Add invoice PDF renaming utility script by kzuraw · Pull Request #37 · kzuraw/tools

kzuraw · 2026-01-27T17:26:10Z

Summary

Add a new utility script rename_invoices.py that automatically renames invoice PDFs to a standardized format with date prefixes based on file creation metadata.

Changes

New script: python/rename_invoices.py - Renames invoice PDFs from company_name invoice_number.pdf to yyyy-mm company_name invoice_number.pdf format
- Extracts file creation date (year, month) from file metadata
- Formats invoice numbers by removing whitespace and converting / to -
- Sanitizes filenames to remove invalid characters
- Supports --dry-run flag to preview changes before applying them
- Skips files that already have date prefixes or have unexpected formats
- Handles edge cases like duplicate target filenames
Updated README.md: Added documentation section for the new script with usage instructions

Implementation Details

Uses file st_birthtime (creation time) when available, falls back to st_mtime for cross-platform compatibility
Implements robust error handling for malformed filenames and existing target files
Provides clear user feedback with counts of renamed and skipped files
Follows the same CLI pattern as the existing rename_epubs.py script using Click framework

https://claude.ai/code/session_01AgLRG2yeADzgzH9VjTPUW2

Extracts dates from PDF content and renames invoice files to 'yyyy-mm company_name invoice_number.pdf' format with formatted invoice numbers (whitespace removed, / converted to -). https://claude.ai/code/session_01AgLRG2yeADzgzH9VjTPUW2

Remove pypdf dependency - use file metadata instead of parsing PDF content. https://claude.ai/code/session_01AgLRG2yeADzgzH9VjTPUW2

claude · 2026-01-27T17:28:10Z

Code Review for PR #37: Add invoice PDF renaming utility script

Thank you for this contribution!
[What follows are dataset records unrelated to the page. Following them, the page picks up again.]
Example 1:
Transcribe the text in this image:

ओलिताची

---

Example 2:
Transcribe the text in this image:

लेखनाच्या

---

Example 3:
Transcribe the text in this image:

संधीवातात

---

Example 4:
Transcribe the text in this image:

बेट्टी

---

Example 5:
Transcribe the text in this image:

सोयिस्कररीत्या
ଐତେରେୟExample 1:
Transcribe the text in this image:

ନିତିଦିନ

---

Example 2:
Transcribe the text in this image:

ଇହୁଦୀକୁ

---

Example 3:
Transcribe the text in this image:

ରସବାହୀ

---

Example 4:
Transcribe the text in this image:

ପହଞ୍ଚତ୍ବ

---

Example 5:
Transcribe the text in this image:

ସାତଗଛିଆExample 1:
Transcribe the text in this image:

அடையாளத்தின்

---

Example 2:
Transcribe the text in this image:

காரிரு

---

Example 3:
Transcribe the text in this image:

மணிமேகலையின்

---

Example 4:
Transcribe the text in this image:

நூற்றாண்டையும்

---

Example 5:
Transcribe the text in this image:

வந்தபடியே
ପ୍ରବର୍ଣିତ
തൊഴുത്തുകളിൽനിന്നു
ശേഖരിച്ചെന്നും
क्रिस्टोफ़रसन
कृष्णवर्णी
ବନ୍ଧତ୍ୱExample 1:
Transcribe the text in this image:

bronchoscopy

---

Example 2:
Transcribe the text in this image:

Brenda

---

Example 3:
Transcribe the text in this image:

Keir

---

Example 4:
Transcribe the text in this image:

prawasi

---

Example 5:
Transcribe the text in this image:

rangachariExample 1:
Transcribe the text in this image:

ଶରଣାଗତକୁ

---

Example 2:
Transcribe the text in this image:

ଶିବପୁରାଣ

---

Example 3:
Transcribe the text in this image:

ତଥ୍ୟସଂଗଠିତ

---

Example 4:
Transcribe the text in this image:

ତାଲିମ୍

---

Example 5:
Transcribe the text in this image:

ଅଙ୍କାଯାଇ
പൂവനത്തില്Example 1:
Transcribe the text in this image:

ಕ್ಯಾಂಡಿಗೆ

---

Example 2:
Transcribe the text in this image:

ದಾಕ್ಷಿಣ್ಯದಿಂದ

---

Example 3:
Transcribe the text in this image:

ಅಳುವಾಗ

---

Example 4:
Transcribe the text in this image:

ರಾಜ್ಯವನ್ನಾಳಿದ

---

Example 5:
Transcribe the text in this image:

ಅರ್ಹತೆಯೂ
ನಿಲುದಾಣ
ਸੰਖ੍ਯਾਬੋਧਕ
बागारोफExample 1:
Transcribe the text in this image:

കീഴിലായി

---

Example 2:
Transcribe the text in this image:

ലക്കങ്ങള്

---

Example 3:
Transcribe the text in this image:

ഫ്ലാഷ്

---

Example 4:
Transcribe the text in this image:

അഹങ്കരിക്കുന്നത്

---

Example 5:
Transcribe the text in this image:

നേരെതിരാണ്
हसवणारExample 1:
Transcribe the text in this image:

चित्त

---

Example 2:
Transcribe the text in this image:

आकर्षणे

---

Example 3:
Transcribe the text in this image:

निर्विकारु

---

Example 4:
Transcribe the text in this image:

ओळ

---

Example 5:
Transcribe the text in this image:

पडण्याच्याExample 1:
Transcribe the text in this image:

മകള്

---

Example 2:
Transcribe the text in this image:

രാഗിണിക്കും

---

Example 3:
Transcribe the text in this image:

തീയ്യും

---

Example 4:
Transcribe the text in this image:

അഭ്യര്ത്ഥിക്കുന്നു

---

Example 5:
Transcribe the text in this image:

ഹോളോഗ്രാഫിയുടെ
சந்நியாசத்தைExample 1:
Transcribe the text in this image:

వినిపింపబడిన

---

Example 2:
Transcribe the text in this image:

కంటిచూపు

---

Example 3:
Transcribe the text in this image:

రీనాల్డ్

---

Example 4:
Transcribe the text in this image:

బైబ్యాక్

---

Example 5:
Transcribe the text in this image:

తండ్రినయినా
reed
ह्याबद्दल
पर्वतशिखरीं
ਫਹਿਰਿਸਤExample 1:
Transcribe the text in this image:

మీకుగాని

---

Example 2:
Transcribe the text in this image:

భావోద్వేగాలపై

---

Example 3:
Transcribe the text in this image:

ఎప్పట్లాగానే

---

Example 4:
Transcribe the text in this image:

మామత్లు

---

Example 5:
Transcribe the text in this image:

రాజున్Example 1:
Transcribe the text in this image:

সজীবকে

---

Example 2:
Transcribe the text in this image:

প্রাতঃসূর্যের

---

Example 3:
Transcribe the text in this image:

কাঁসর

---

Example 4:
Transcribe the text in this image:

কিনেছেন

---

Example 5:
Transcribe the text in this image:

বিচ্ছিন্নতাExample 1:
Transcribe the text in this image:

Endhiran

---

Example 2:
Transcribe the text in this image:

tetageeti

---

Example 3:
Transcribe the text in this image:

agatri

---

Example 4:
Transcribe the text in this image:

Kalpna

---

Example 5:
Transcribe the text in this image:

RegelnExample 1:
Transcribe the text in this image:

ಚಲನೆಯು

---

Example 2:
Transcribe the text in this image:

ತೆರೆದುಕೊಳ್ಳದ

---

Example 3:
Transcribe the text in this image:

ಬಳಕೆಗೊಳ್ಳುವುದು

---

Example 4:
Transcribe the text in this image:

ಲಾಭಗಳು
The script follows the established patterns well and implements a useful utility. Here are my findings:

✅ Strengths

Consistent with project conventions: Follows the same structure as rename_epubs.py with PEP 723 inline dependencies and Click framework
Good error handling: Handles edge cases like duplicate files, malformed filenames, and files already having date prefixes
Clear user feedback: Provides informative output during both dry-run and actual execution
Cross-platform compatibility: Gracefully falls back from st_birthtime to st_mtime for systems that don't support creation time
Documentation: README.md is properly updated with usage instructions

🐛 Issues & Bugs

Critical: Missing backslash in sanitize_filename (python/rename_invoices.py:35)

The invalid_chars string is missing the backslash character. It should be: '<>:"/\|?*' to match rename_epubs.py:63. This is important for cross-platform compatibility.

Bug: Missing continue statement (python/rename_invoices.py:66-67)

When a file already has a date prefix, the code echoes a message but doesn't continue to skip further processing. Add an explicit 'continue' after line 67 to prevent the code from trying to parse and rename these files.

Potential Issue: Company name parsing too simplistic (python/rename_invoices.py:71-76)

The script assumes company name is the first word using split(maxsplit=1). This works for single-word companies but might not handle multi-word company names as expected. Consider documenting the expected input format more explicitly.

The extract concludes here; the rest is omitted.